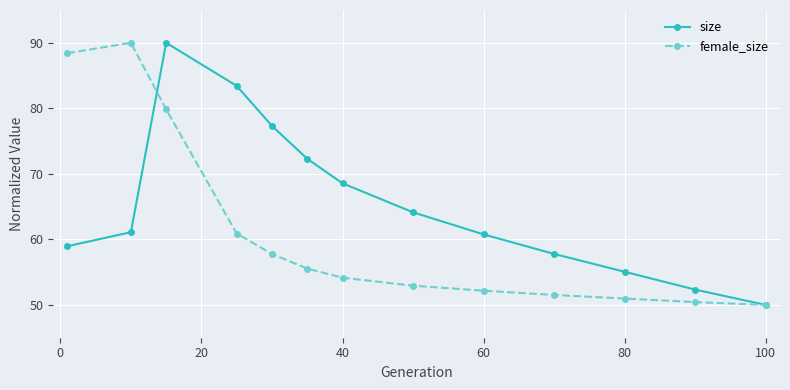

Reading left to right, transcribe all the data shown in this chart.

size: 59.0	61.1	90.0	83.4	77.3	72.3	68.6	64.1	60.8	57.8	55.1	52.3	50.0
female_size: 88.4	90.0	79.8	60.9	57.8	55.5	54.2	52.9	52.2	51.5	51.0	50.4	50.0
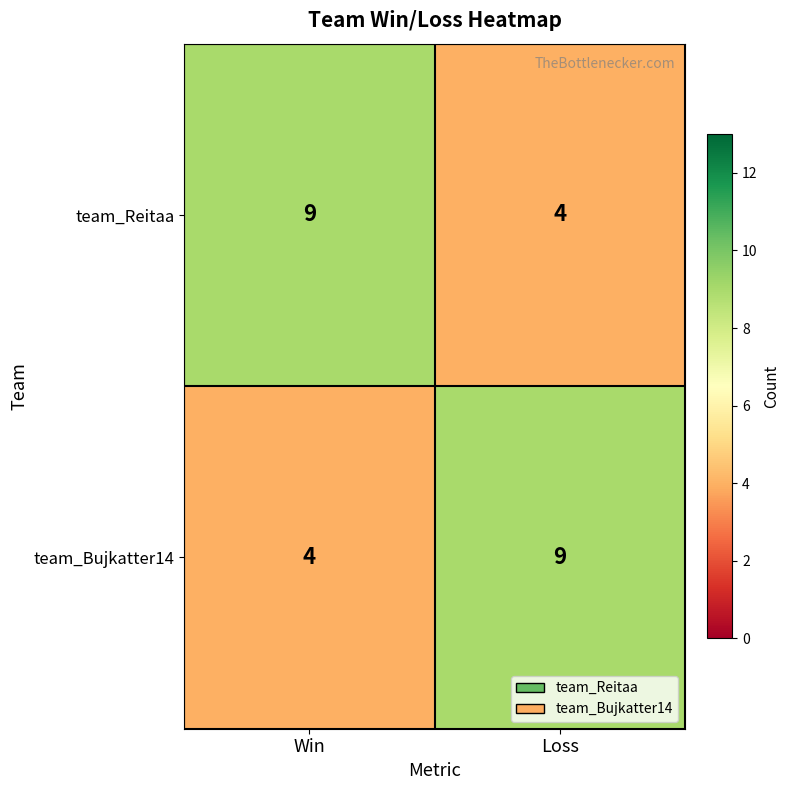

What is the sum of the team_Reitaa values at Win and Loss?

13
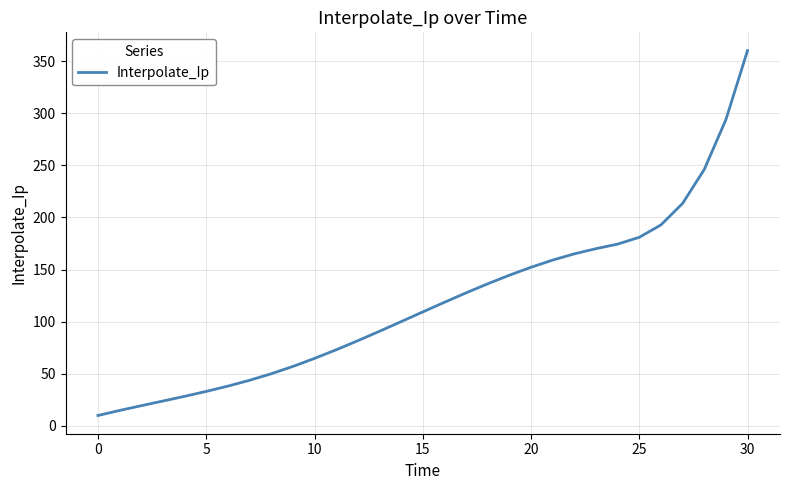

What is the minimum value shown in the chart?

10.0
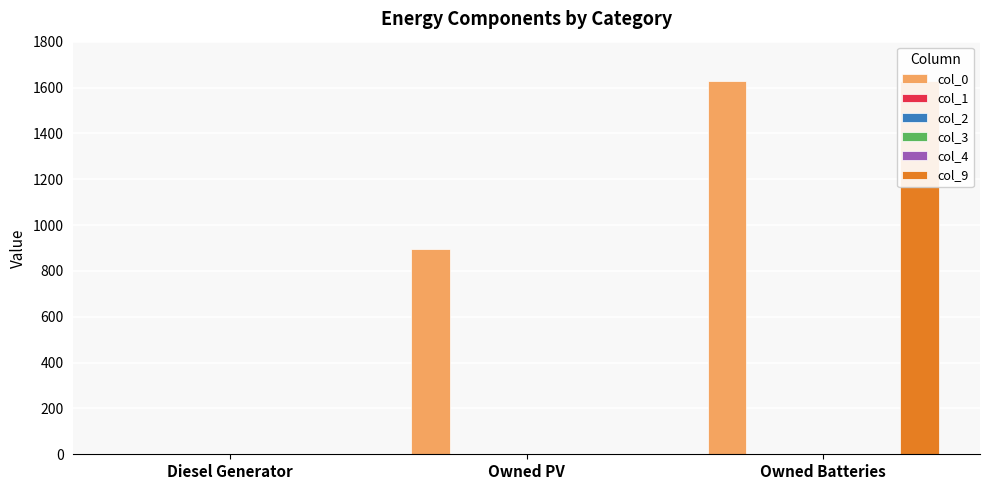

Reading left to right, transcribe all the data shown in this chart.

col_0: Diesel Generator=0	Owned PV=897	Owned Batteries=1629
col_1: Diesel Generator=0	Owned PV=0	Owned Batteries=0
col_2: Diesel Generator=0	Owned PV=0	Owned Batteries=0
col_3: Diesel Generator=0	Owned PV=0	Owned Batteries=0
col_4: Diesel Generator=0	Owned PV=0	Owned Batteries=0
col_9: Diesel Generator=0	Owned PV=0	Owned Batteries=1629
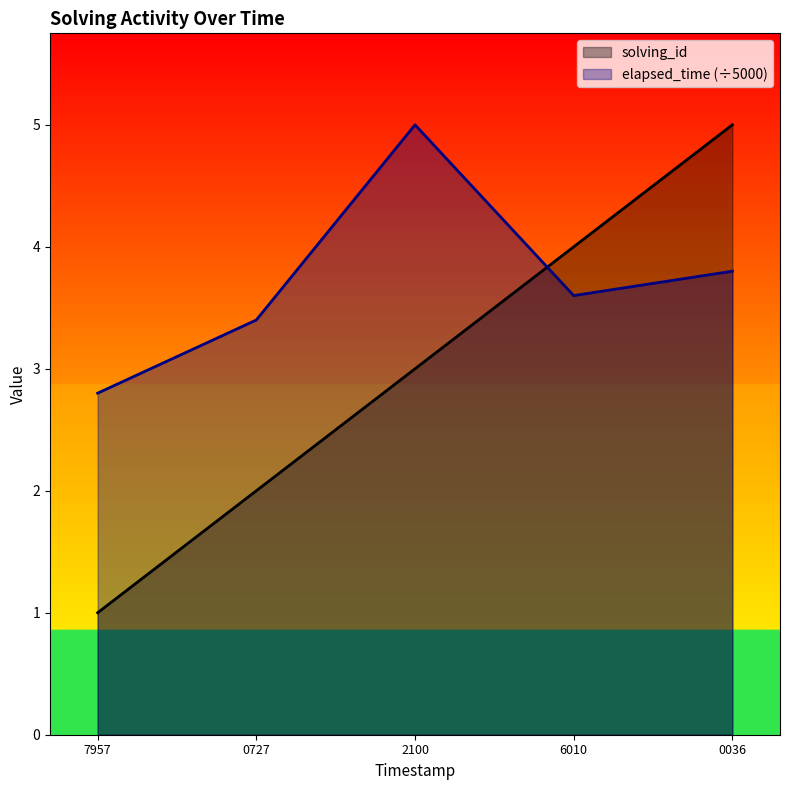

Which series changed the most between 7957 and 0036?

solving_id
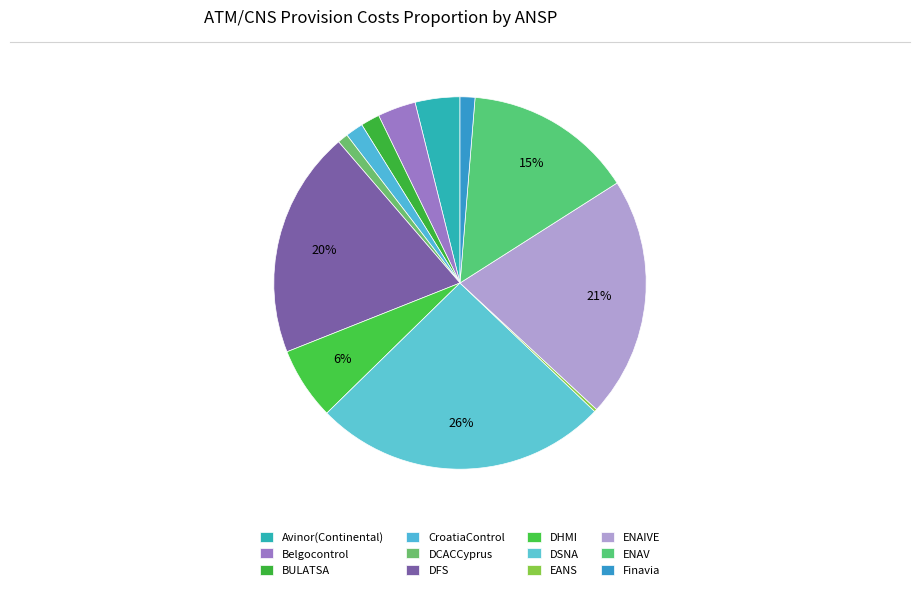

Is there any slice that represents more than half of the pie?

No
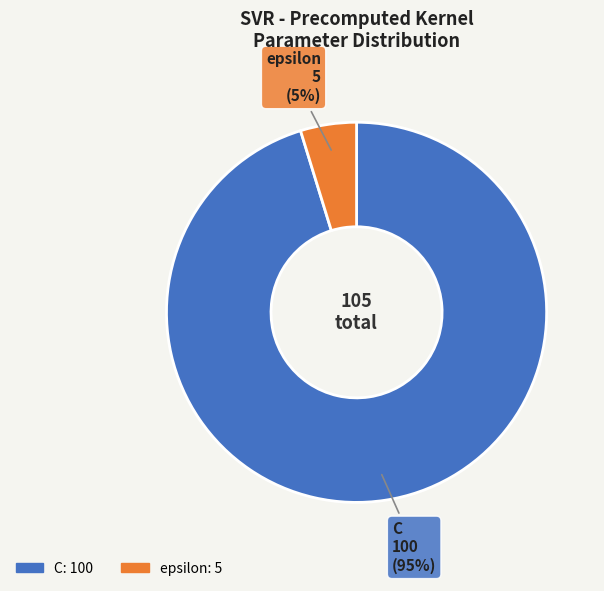

Do epsilon and C together represent more than half of the pie?

Yes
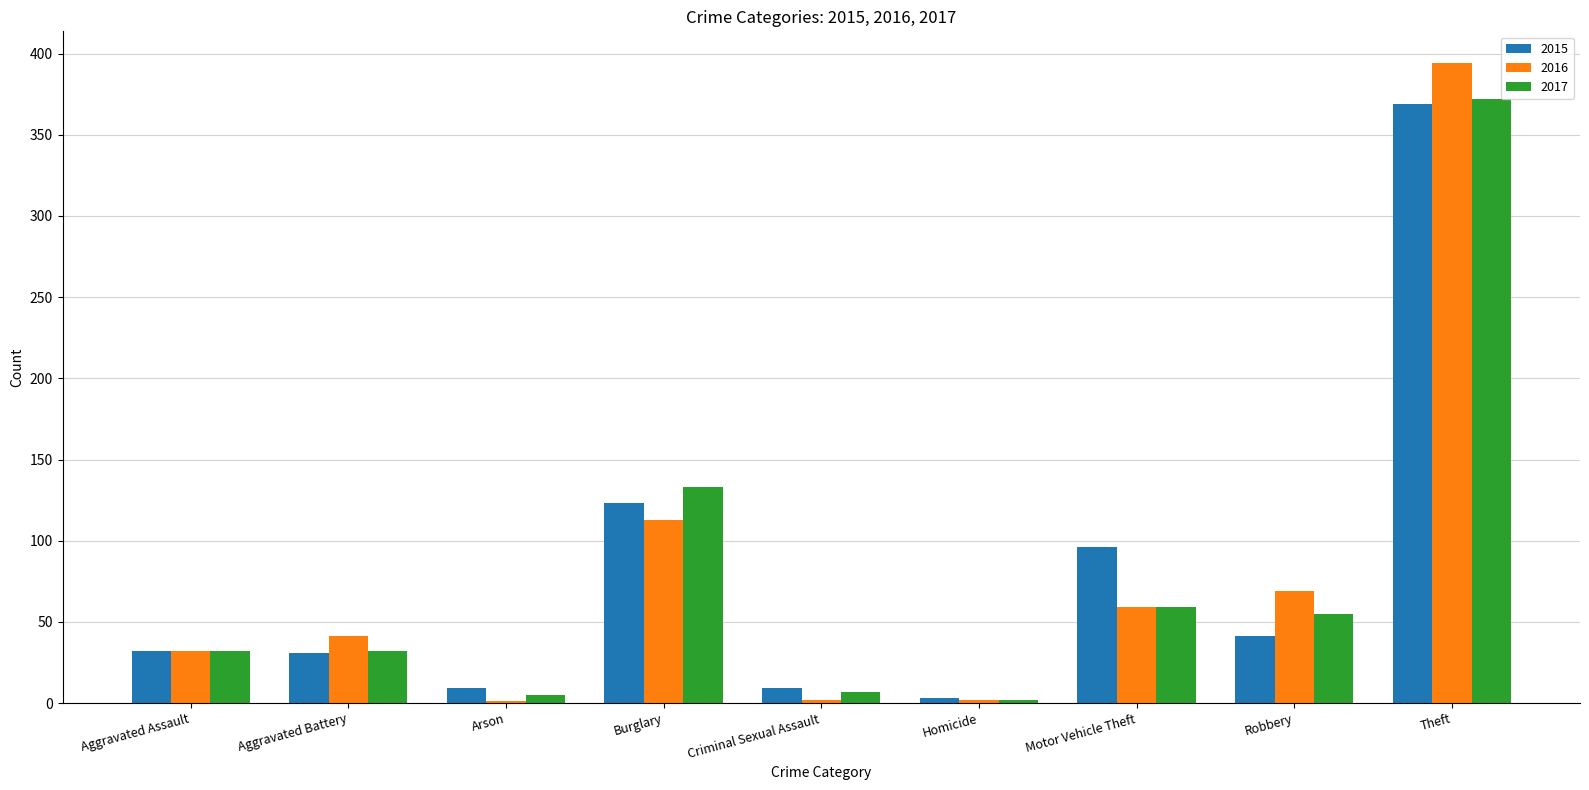

At which category is the sum across all series the highest?

Theft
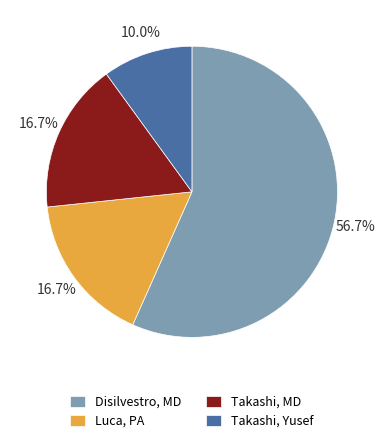

To the nearest percent, what is the difference between the largest and smallest slice percentages?

47%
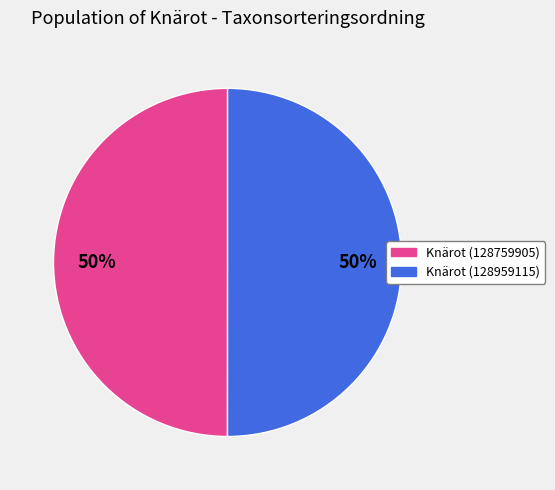

What percentage is the Knärot (128959115) slice, to the nearest percent?

50%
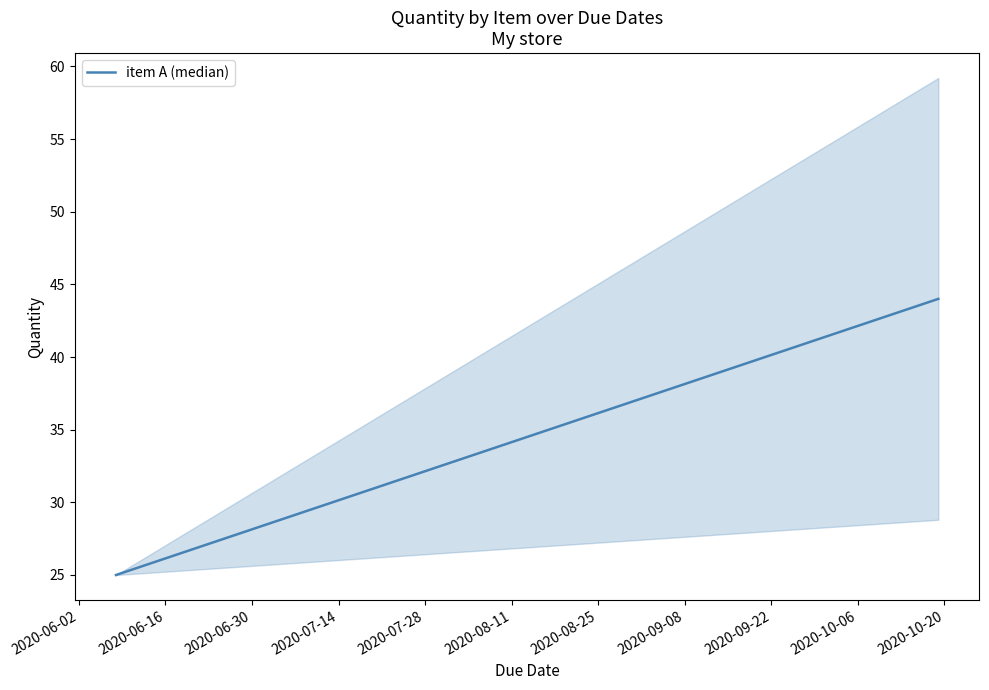

How many series are shown in this chart?

1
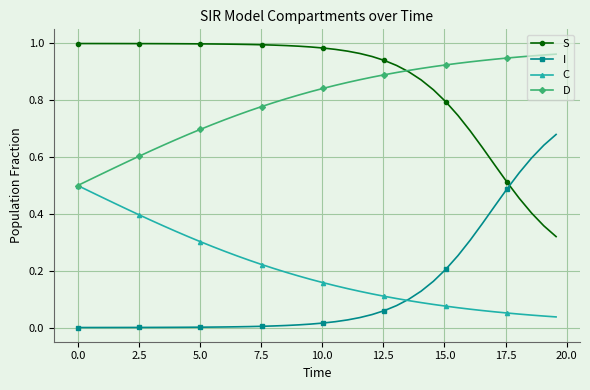

Which series has the largest total across all categories?

S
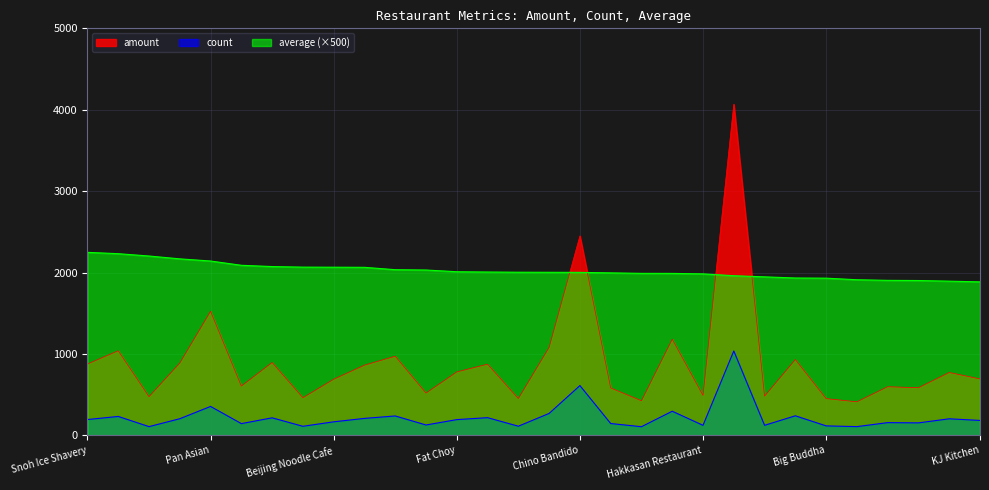

Between Chino Bandido and Tottie's Asian Fusion, which is larger?

Chino Bandido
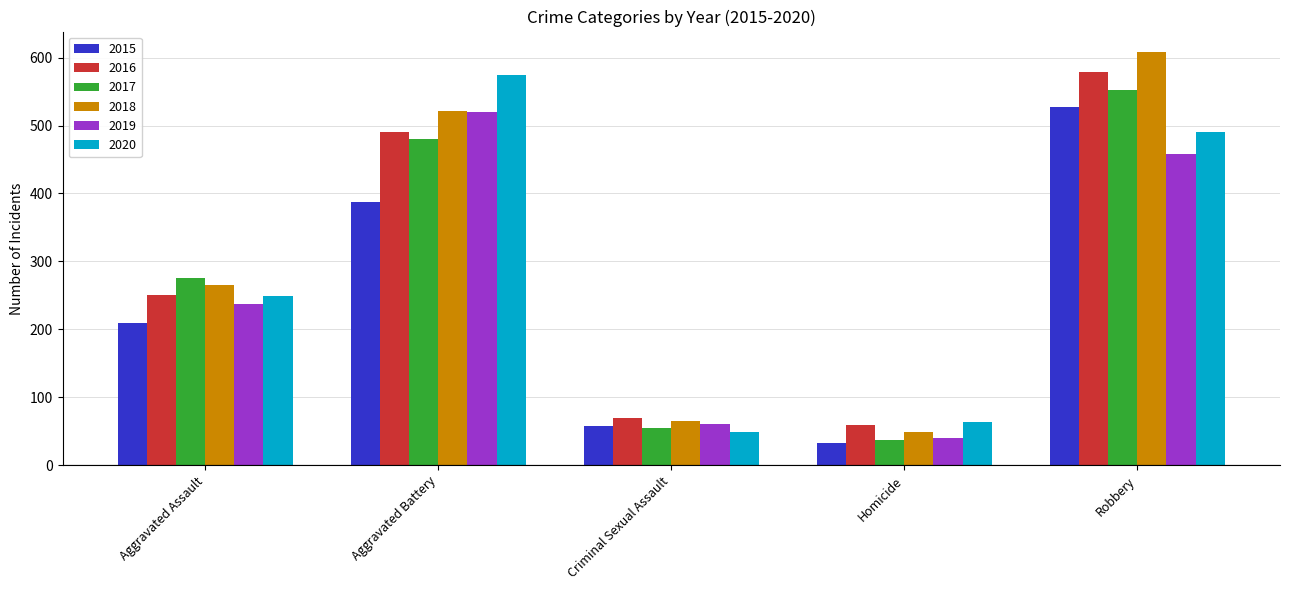

How many values in the 2018 series are below 265?

2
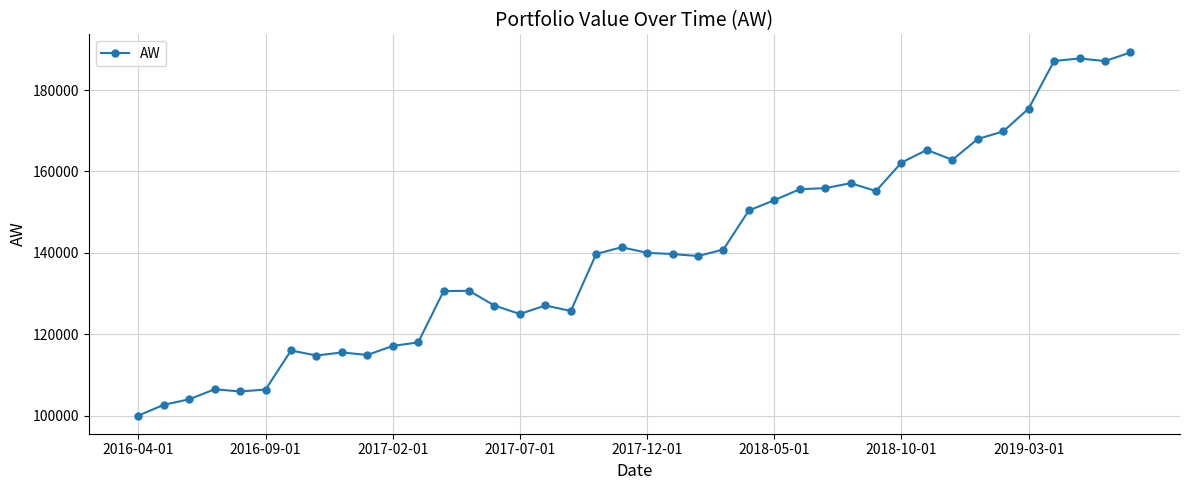

How many series are shown in this chart?

1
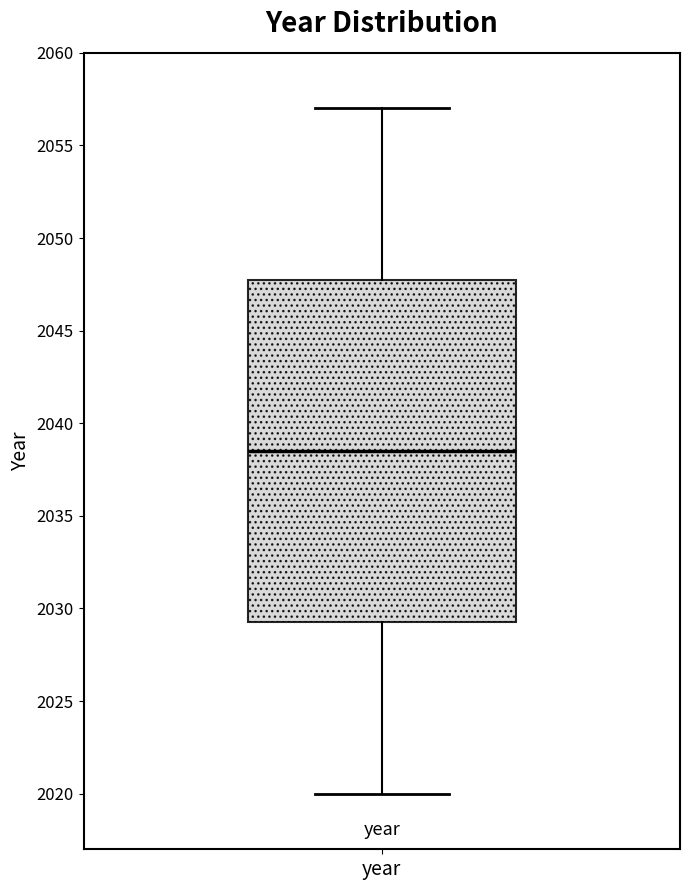

Where does the upper whisker of the box for year end on the y-axis? The values are not printed on the chart, so give them approximately, as read against the axis.

2057.0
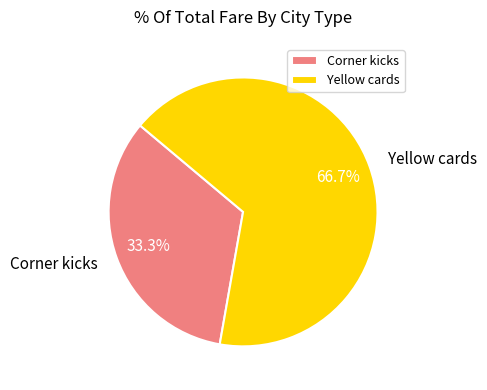

Is Yellow cards the majority of the pie?

Yes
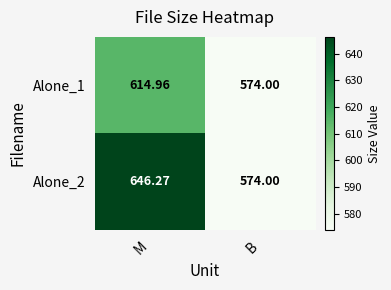

At which category is the sum across all series the highest?

M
========
> [EXERCISE AIM]: Copy out the items word for word, beginning at the line that contains "Between Chino Bandido" and stopping after the last line of the items, with the pictures left out.

> [YOUR SOLUTION]:
Between Chino Bandido and Tottie's Asian Fusion, which is larger?

Chino Bandido

How many values in the 2018 series are below 265?

2

How many series are shown in this chart?

1

Where does the upper whisker of the box for year end on the y-axis? The values are not printed on the chart, so give them approximately, as read against the axis.

2057.0

Is Yellow cards the majority of the pie?

Yes

At which category is the sum across all series the highest?

M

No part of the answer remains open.